▶ [What is being asked]: Copy the text from every row below word for word, and leave the pictures out of your copy.

------

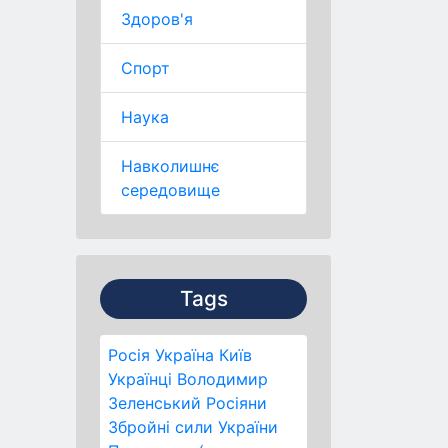
Здоров'я
Спорт
Наука
Навколишнє
середовище
Tags
Росія
Україна
Київ
Українці
Володимир
Зеленський
Росіяни
Збройні сили України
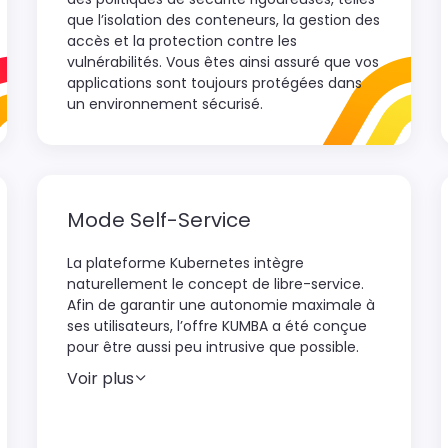
que l’isolation des conteneurs, la gestion des
accès et la protection contre les
vulnérabilités. Vous êtes ainsi assuré que vos
applications sont toujours protégées dans
un environnement sécurisé.
Mode Self-Service
La plateforme Kubernetes intègre
naturellement le concept de libre-service.
Afin de garantir une autonomie maximale à
ses utilisateurs, l’offre KUMBA a été conçue
pour être aussi peu intrusive que possible.
Voir plus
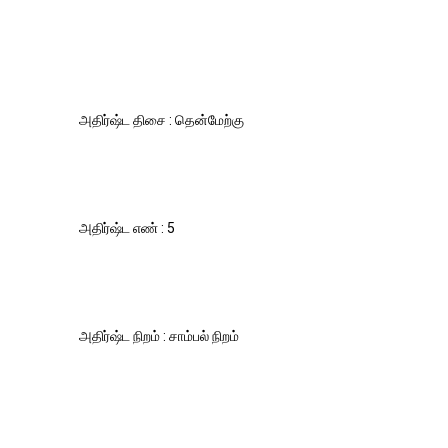
அதிர்ஷ்ட திசை : தென்மேற்கு
அதிர்ஷ்ட எண் : 5
அதிர்ஷ்ட நிறம் : சாம்பல் நிறம்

------

▶ [Response]:
Здоров'я
Спорт
Наука
Навколишнє
середовище
Tags
Росія
Україна
Київ
Українці
Володимир
Зеленський
Росіяни
Збройні сили України
que l’isolation des conteneurs, la gestion des
accès et la protection contre les
vulnérabilités. Vous êtes ainsi assuré que vos
applications sont toujours protégées dans
un environnement sécurisé.
Mode Self-Service
La plateforme Kubernetes intègre
naturellement le concept de libre-service.
Afin de garantir une autonomie maximale à
ses utilisateurs, l’offre KUMBA a été conçue
pour être aussi peu intrusive que possible.
Voir plus
அதிர்ஷ்ட திசை : தென்மேற்கு
அதிர்ஷ்ட எண் : 5
அதிர்ஷ்ட நிறம் : சாம்பல் நிறம்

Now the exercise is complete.